Philip Cruikshank introduced the speaker, Robert J. Blumenschine, since 1985 Professor of Anthropology and head of the Centre for Human Evolutionary Studies at Rutgers, whose talk was entitled “Olduvai Gorgeand the Origins of Human Distinctivemess.” The speaker proved to know what he was talking about, having spent twenty-five years working at the Olduvai Gorge on the edge of the vast Serengeti plain in northern Tanzania. He discussed the evolution of human behaviour and he used power-point with great effect, showing explanatory graphs and pictures rather than simply projecting words already uttered, as is often irritatingly the case with users of that technology.
The talk reminded me of the novels of Aaron Elkins about a “bone detective” in that by examining the marks on humanoid bones at different stages of development, he was able to delve the mystery of the diet, ranging and technological strategies of hominids. This involved gathering evidence: did animals chase hominids, or vice versa.

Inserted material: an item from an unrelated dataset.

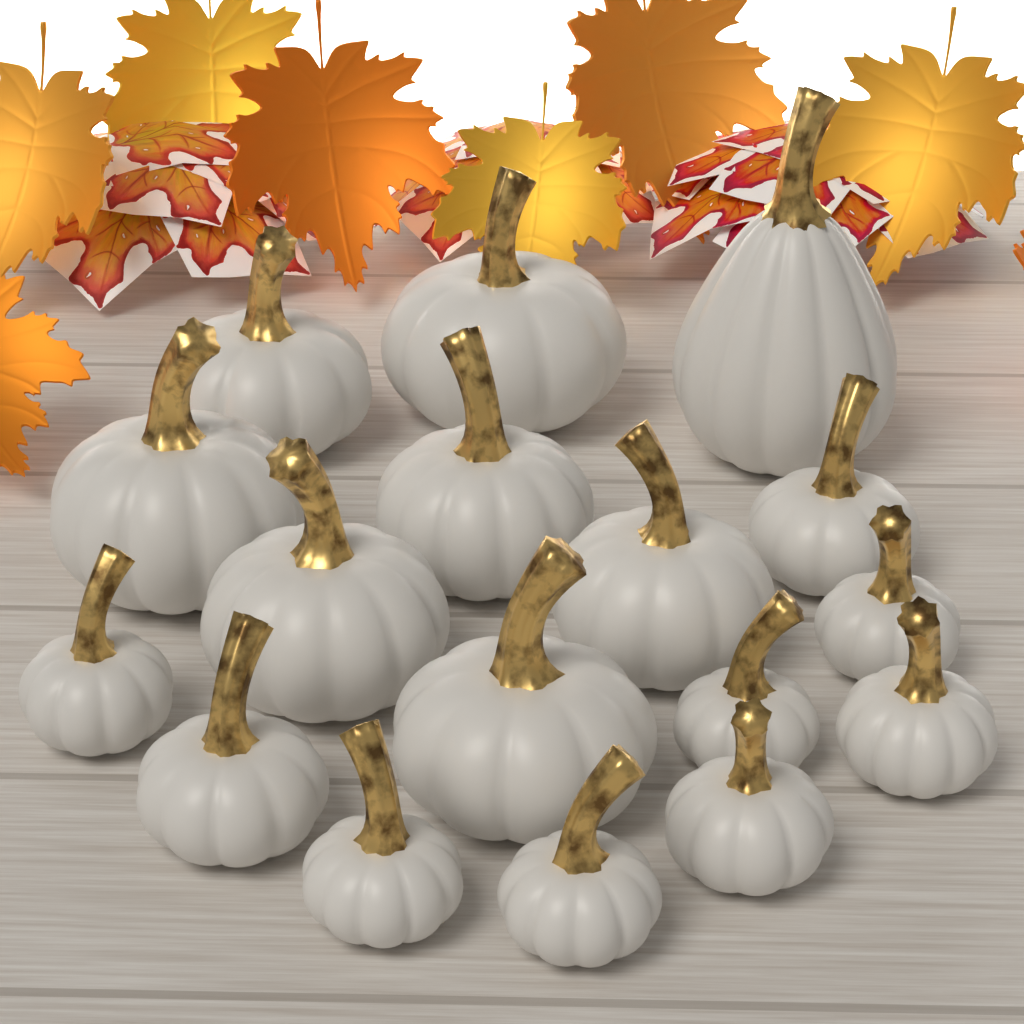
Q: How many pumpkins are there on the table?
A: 17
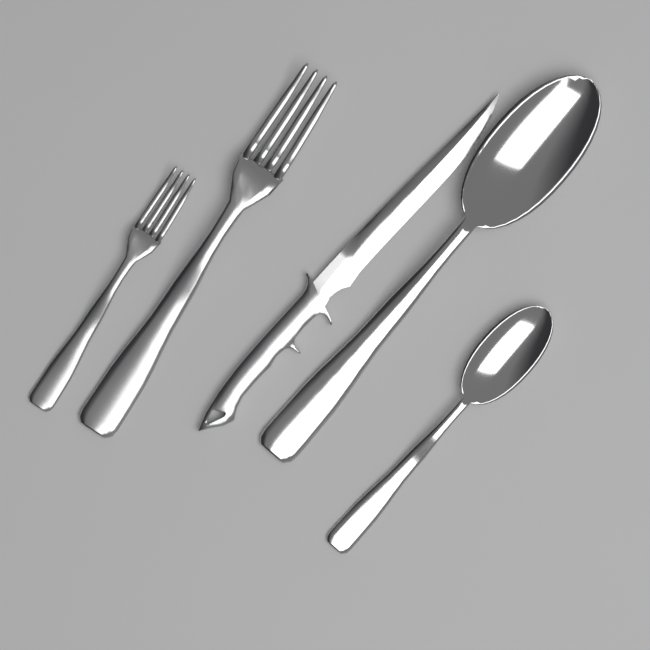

The Olduvai basin was selected, not because large numbers of hominids lived there – they didn’t – but because its volcanic geology had evolved in such a way as to permit examination of stratified layers in useful time sequences over the last two million years, a fact successfully exploited by the pioneering work of Louis and Mary Leakey, British anthropologists from Kenya and London who began working in 1935. They were paleoanthropologists and studied the circumstances under which human behavioural traits arose.
It seems our ancestors were at first mainly vegetarians but evolved into predators of animals often larger than themselves. Our ability to move fast on two legs, to think out hunting strategy due to the leap forward in our brain size about two million years ago, and our use of language allowing co-operation, were all important in becoming successful carnivores after we and the chimpanzees branched off from our common ancestors seven-to-ten million years ago. Evidence for “homo habilis”, as he is called, and his stone tools, comes from about fifty bone specimens found in sub-Saharan Africa. Beginning in the 1950s, man was seen as a hunter but in the 1980s this was questioned in favour of man-the-scavenger, that is, not men chasing live animals but men picking up the edible leavings of prey killed by animals. It seems that, compared to us, the relatively small size of the brains and body, combined with the presence of marks of animal attack, call the hunter image into doubt.
Two kinds of scavenging were mentioned – “confrontational scavenging” where man drives away the animals who have done the work, and “passive scavenging” where men make use of food abandoned by animals. Resolving this matter was the subject of the speaker’s doctoral studies. He spent a year observing animals who deposited food at ground-level, and also leopards who stashed small prey in trees, abandoning food for long periods and allowing hominids, much better at climbing trees than we are, to find them. He concluded that the bone evidence favours the passive scavenging thesis rather than the hunting or confrontational scavenging models.
His recent study has focussed on behaviour such as the willingness of homo habilis to transport stone for tools over long distance and whether they were at risk in their passive scavenging. They were, as their avoidance of high-risk situations indicates, and even crocodiles were a danger. Large animals, if not crocodiles, were both pursuers and pursued. But only homo habilis went after the highly nutritious bone marrow, easily extracted by their tools.
Questions revealed that the animal population has been dropping off rapidly and that cannibalism is found only in the last 200,000 years. The meeting adjourned at 11:28 a.m.